The game shifts the burden of emotional weight entirely on you. The world is a bleak place, and you’re in it. the people there are desperate for survival, and you’re one of them. When society and all its structures break down, do the standard human ethics and morals still apply? In a jungle where the only law that applies is survival, would you be justified if you killed someone else and stole their stash, especially since they would probably potentially do the same to you?

The best part is that unlike many modern games that try to deal with themes like these, I Am Alive is successful, largely because it never says anything specific, never tells you anything. Everything is left up to your imagination, fueled only by the vaguely disturbing hints and leading questions that the game drops over the entirety of its seven hour playtime.

However, most of the fighting that you do in this game will not be with the other people, but with your surroundings, which are unforgivingly hostile. The disaster- whatever it was- left behind a huge, persistent dust cloud that pervades everything. Stay in it for too long, and you die. Buildings fallen over and cars strewn all over the place mean that you have to climb and scale your environments a lot. The game’s Shadow of the Colossus-esque stamina bar raises tension, as often you need to time everything just right if you are to reach safety and prevent yourself from falling to your death. Happily enough, the game often gives you items to recover your stamina while you’re climbing, which have to be accessed via a rather jarring looking inventory.

As a matter of fact, I believe this is the one fair criticism that I can level at the game- its HUD, its menus, its interface, everything, is completely at odds with its aesthetic.
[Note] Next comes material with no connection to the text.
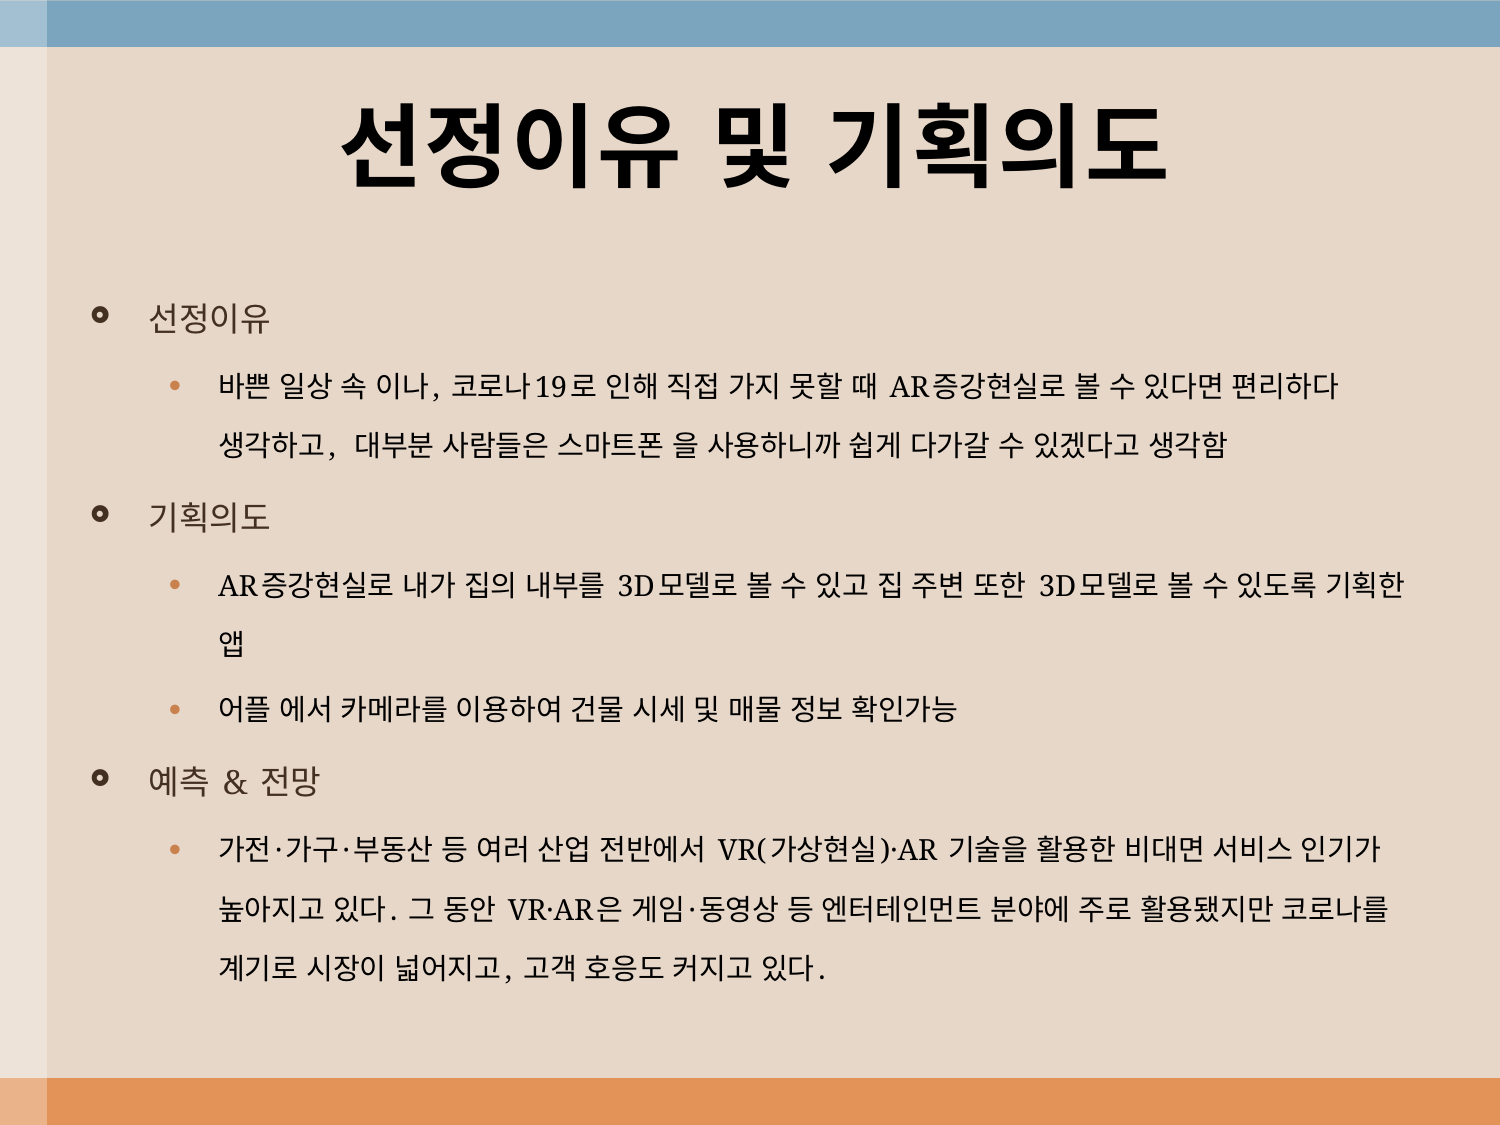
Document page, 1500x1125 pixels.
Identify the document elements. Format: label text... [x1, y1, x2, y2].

list 선정이유 바쁜 일상 속 이나, 코로나19로 인해 직접 가지 못할 때 AR증강현실로 볼 수 있다면 편리하다 생각하고, 대부분 사람들은 스마트폰 을 사용하니까 쉽게 다가갈 수 있겠다고 생각함 기획의도 AR증강현실로 내가 집의 내부를 3D모델로 볼 수 있고 집 주변 또한 3D모델로 볼 수 있도록 기획한 앱 어플 에서 카메라를 이용하여 건물 시세 및 매물 정보 확인가능 예측 & 전망 가전·가구·부동산 등 여러 산업 전반에서 VR(가상현실)·AR 기술을 활용한 비대면 서비스 인기가 높아지고 있다. 그 동안 VR·AR은 게임·동영상 등 엔터테인먼트 분야에 주로 활용됐지만 코로나를 계기로 시장이 넓어지고, 고객 호응도 커지고 있다. [75, 262, 1425, 1005]
title 선정이유 및 기획의도 [53, 66, 1457, 221]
It pulls you out from the game’s flawless immersion, and it reminds you that yes, you are in fact playing a video game, an illusion the game works so hard to dispel otherwise.

I Am Alive is, therefore, a great game. Like Assassins Creed in 2007, it has an incredible concept that can carry the game all by itself. The problem is, what you take away from I Am Alive is directly contingent on what you went in with. Use your imagination just a little, and I Am Alive comes together beautifully, like it did for me. However, if you don’t use your imagination, you are left with a combat heavy game that gives you no ammunition, a game replete with heavy platforming. The people who persistently attack you now become dumb AI opponents. Everything falls apart.

It’s not a game for everybody, but for those who believe they will appreciate a game that spiritually evokes some of the best titles ever created, and who think they can actually use their imagination in conjunction with the game to create a beautiful, emotionally moving drama, I Am Alive is heavily recommended. It might be the most unexpectedly good game you have played in a very long time.

This game was reviewed on the Xbox 360


THE GOOD

Great concept, beautiful graphics, emotionally moving, minimalistic style fits the game perfectly, highly immersive

THE BAD

Jarring interface; what you take away fromt he game depends entirely on how much you are willing to invest in it

Final Verdict:
SUPERB
It's not a game for everybody, but for those who believe they will appreciate a game that spiritually evokes some of the best titles ever created, and who think they can actually use their imagination in conjunction with the game to create a beautiful, emotionally moving drama, I Am Alive is heavily recommended. It might be the most unexpectedly good game you have played in a very long time.